-------- Source records --------

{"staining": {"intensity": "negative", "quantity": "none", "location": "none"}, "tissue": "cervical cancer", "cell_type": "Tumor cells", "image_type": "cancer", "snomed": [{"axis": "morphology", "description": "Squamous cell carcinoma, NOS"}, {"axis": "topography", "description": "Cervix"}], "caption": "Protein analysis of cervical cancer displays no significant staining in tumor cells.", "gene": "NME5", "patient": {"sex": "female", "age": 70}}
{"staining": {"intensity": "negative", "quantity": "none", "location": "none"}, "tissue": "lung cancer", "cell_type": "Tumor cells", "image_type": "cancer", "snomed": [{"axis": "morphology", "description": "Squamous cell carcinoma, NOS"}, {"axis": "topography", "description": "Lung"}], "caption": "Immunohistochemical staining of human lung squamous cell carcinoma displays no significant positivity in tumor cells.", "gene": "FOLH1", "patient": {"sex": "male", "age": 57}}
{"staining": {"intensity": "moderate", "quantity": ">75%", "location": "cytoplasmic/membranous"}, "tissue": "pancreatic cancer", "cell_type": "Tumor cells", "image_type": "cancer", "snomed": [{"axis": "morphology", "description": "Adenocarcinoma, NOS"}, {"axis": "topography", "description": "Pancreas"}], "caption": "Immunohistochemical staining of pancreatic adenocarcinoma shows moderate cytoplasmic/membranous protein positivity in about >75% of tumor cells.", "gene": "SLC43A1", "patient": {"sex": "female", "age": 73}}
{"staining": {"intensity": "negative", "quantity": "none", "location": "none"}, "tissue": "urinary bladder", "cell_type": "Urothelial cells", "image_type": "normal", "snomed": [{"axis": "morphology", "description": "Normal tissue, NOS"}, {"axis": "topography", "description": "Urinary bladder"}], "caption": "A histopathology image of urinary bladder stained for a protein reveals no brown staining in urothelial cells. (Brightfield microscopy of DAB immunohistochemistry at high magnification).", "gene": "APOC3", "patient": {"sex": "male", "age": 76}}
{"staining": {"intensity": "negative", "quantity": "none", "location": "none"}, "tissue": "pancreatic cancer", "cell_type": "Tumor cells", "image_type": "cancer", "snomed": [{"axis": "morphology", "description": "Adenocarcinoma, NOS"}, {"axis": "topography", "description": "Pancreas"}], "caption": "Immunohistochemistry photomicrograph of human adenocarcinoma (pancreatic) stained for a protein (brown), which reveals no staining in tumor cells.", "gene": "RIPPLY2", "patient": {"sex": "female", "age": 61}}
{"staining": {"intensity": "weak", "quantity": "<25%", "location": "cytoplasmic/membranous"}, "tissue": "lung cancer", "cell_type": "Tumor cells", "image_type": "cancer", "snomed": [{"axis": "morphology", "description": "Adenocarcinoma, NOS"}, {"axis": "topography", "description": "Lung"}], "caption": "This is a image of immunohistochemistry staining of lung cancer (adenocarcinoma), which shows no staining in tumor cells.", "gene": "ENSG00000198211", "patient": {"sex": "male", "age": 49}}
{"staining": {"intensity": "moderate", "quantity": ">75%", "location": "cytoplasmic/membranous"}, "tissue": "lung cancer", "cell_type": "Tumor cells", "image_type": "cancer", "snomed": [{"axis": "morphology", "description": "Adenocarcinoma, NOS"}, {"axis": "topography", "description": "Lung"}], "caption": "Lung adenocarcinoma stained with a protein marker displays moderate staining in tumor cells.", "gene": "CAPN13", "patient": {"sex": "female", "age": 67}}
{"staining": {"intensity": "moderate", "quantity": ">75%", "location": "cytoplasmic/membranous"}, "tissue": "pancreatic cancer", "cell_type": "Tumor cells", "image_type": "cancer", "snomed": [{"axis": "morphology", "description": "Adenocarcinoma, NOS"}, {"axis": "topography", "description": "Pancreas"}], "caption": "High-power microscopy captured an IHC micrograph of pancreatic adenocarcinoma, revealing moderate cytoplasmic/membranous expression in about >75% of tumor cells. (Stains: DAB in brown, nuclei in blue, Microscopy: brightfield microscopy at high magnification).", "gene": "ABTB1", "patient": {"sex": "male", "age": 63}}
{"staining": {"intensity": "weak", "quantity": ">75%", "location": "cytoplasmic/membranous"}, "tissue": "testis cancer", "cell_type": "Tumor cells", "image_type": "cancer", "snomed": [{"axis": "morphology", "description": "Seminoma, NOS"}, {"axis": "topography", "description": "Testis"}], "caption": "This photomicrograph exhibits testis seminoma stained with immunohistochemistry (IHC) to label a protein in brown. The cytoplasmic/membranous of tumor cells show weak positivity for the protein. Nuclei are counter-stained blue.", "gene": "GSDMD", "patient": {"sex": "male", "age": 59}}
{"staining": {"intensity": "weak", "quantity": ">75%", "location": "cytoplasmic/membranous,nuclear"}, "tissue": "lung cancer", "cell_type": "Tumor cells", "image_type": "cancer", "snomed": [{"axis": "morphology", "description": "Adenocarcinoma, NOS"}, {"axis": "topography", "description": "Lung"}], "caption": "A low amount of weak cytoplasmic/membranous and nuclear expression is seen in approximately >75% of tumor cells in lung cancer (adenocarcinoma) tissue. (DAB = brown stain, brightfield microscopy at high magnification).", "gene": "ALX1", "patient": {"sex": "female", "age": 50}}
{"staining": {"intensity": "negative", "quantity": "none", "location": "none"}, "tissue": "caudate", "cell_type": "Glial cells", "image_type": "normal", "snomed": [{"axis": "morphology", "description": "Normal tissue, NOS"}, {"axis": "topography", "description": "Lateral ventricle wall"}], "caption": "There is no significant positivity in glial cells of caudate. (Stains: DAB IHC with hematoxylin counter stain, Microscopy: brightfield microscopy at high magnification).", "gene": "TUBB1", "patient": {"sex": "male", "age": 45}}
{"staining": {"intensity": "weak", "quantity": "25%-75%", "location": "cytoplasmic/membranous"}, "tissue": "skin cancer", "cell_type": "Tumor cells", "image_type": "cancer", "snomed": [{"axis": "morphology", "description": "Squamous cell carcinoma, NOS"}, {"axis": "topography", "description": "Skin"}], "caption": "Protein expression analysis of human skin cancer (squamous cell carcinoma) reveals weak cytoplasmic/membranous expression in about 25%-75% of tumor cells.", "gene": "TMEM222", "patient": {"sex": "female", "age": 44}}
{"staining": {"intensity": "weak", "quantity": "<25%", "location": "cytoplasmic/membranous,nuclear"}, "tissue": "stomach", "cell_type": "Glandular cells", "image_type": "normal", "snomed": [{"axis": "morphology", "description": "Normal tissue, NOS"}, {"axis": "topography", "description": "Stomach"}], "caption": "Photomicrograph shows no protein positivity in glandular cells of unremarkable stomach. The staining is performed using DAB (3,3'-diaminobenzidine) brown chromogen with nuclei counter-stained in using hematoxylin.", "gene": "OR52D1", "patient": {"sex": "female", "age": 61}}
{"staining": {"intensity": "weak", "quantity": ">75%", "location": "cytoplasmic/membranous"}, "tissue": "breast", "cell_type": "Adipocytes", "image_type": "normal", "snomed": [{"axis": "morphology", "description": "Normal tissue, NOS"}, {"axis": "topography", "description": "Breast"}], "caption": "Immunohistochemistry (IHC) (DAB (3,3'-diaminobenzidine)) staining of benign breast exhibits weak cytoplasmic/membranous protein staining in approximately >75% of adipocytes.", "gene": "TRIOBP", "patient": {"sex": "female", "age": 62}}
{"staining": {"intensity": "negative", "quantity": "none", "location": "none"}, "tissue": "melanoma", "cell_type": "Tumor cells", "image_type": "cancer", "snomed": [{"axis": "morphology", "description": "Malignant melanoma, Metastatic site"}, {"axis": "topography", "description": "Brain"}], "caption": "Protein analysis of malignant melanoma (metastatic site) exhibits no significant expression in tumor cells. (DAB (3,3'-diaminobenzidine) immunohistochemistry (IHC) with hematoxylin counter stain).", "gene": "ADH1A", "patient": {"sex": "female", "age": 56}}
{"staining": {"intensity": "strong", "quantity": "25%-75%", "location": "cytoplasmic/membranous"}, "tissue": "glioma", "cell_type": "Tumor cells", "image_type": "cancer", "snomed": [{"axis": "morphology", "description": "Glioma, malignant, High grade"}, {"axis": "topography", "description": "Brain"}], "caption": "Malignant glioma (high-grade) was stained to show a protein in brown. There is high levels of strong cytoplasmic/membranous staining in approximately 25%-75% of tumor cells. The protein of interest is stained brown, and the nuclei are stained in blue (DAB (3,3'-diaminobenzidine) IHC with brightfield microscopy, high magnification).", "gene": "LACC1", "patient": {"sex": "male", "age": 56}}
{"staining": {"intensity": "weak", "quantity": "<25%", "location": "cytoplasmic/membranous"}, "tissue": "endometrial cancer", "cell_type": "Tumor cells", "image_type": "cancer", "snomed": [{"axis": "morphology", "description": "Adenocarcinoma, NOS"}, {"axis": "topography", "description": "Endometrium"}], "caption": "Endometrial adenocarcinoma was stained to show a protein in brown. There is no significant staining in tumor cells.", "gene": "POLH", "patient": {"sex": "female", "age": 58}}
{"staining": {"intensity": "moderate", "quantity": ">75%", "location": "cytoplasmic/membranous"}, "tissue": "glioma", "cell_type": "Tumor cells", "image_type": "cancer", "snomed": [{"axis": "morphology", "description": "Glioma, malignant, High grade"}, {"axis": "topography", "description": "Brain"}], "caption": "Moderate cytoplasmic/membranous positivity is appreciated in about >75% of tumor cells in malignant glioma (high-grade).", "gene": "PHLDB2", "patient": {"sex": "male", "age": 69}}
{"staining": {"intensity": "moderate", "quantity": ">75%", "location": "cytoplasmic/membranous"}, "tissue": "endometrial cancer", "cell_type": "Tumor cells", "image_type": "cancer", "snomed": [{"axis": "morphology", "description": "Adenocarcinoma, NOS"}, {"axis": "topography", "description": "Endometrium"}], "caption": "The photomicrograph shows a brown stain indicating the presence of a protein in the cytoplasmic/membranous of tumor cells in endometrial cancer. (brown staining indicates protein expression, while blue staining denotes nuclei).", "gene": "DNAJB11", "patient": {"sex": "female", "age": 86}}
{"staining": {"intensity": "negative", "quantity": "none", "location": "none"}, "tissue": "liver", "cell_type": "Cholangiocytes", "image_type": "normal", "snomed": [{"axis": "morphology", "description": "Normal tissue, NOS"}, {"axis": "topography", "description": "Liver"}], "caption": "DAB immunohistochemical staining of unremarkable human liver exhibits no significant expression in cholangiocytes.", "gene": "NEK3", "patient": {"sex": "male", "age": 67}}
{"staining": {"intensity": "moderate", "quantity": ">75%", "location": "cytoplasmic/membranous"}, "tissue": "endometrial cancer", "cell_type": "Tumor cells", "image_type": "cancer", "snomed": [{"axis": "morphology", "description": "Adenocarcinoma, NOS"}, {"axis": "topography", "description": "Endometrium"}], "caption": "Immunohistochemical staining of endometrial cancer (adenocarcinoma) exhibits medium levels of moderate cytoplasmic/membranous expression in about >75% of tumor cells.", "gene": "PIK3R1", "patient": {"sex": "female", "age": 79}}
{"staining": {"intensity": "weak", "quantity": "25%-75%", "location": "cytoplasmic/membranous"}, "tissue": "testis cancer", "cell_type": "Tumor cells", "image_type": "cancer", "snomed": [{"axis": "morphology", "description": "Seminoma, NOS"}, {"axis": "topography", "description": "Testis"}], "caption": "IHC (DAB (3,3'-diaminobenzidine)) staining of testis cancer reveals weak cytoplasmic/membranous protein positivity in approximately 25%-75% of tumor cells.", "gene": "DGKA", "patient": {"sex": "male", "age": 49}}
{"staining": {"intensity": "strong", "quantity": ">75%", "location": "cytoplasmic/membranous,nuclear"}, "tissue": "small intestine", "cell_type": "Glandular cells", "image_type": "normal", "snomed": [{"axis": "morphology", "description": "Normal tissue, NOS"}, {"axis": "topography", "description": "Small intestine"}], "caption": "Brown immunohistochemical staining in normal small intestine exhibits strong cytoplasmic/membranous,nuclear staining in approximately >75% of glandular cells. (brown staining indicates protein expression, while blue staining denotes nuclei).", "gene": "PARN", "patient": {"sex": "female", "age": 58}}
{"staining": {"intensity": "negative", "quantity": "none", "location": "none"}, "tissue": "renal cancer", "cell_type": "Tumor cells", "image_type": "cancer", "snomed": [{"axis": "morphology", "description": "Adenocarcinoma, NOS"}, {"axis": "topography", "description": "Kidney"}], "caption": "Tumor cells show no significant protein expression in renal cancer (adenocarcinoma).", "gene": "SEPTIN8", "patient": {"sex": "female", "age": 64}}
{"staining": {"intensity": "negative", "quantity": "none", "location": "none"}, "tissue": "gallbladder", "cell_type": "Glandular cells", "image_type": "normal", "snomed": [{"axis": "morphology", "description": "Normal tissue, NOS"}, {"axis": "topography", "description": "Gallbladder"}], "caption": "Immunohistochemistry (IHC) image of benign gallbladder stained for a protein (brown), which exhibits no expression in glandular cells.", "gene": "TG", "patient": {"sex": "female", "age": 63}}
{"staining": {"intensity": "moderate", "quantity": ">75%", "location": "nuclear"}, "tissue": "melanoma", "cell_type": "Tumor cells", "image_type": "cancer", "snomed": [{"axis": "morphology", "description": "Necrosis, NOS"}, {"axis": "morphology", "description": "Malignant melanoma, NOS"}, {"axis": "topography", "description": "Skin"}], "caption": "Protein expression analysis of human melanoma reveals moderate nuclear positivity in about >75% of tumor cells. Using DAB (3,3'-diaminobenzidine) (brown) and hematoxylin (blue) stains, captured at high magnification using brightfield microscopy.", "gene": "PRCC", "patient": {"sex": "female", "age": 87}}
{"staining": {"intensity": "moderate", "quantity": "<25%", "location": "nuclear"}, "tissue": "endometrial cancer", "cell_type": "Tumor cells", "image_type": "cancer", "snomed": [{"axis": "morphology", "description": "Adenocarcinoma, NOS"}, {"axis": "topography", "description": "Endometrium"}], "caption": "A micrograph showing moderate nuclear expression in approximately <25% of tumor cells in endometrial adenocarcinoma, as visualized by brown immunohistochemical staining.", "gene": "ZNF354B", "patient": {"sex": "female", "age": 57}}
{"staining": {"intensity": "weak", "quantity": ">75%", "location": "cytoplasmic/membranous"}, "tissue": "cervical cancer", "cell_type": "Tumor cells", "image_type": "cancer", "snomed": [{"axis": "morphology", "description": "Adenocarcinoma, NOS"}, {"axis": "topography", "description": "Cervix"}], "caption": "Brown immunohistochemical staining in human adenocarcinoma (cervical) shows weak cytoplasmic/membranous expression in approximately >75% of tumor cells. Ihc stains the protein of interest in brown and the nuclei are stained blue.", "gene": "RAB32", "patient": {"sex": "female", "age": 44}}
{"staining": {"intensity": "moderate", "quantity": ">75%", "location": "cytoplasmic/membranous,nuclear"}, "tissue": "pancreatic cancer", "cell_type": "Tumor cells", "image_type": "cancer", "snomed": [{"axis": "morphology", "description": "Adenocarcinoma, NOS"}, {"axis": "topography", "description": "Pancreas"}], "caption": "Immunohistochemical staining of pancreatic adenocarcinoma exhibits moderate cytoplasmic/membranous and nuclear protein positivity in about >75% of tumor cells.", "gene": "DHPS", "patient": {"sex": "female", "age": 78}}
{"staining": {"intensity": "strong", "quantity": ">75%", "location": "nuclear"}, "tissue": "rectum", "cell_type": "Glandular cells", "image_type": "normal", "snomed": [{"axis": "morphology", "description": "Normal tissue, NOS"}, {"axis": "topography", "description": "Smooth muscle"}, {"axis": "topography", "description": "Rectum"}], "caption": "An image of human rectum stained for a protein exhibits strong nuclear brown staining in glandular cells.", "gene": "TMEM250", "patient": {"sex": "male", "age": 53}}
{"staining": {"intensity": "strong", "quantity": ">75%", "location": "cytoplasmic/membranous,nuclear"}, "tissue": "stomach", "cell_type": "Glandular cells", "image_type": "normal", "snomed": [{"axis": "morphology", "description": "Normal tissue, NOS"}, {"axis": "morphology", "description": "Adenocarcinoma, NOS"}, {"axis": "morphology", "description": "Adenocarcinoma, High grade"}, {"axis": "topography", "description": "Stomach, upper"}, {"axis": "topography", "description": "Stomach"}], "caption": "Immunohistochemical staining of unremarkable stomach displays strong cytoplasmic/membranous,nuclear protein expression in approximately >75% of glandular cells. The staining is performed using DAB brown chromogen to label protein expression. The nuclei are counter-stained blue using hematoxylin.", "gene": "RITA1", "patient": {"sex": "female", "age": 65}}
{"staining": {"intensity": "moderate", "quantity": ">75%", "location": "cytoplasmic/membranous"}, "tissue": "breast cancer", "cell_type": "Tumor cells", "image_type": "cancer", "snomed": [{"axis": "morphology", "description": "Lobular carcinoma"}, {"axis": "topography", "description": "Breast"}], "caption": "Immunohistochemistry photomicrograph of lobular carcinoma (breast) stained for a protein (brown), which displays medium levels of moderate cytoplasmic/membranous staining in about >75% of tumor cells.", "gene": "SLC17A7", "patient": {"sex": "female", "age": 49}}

--------

* [What you will do]:
Where a line in the material above holds "testis", copy that line.

* [Reply to the task]:
{"staining": {"intensity": "weak", "quantity": ">75%", "location": "cytoplasmic/membranous"}, "tissue": "testis cancer", "cell_type": "Tumor cells", "image_type": "cancer", "snomed": [{"axis": "morphology", "description": "Seminoma, NOS"}, {"axis": "topography", "description": "Testis"}], "caption": "This photomicrograph exhibits testis seminoma stained with immunohistochemistry (IHC) to label a protein in brown. The cytoplasmic/membranous of tumor cells show weak positivity for the protein. Nuclei are counter-stained blue.", "gene": "GSDMD", "patient": {"sex": "male", "age": 59}}
{"staining": {"intensity": "weak", "quantity": "25%-75%", "location": "cytoplasmic/membranous"}, "tissue": "testis cancer", "cell_type": "Tumor cells", "image_type": "cancer", "snomed": [{"axis": "morphology", "description": "Seminoma, NOS"}, {"axis": "topography", "description": "Testis"}], "caption": "IHC (DAB (3,3'-diaminobenzidine)) staining of testis cancer reveals weak cytoplasmic/membranous protein positivity in approximately 25%-75% of tumor cells.", "gene": "DGKA", "patient": {"sex": "male", "age": 49}}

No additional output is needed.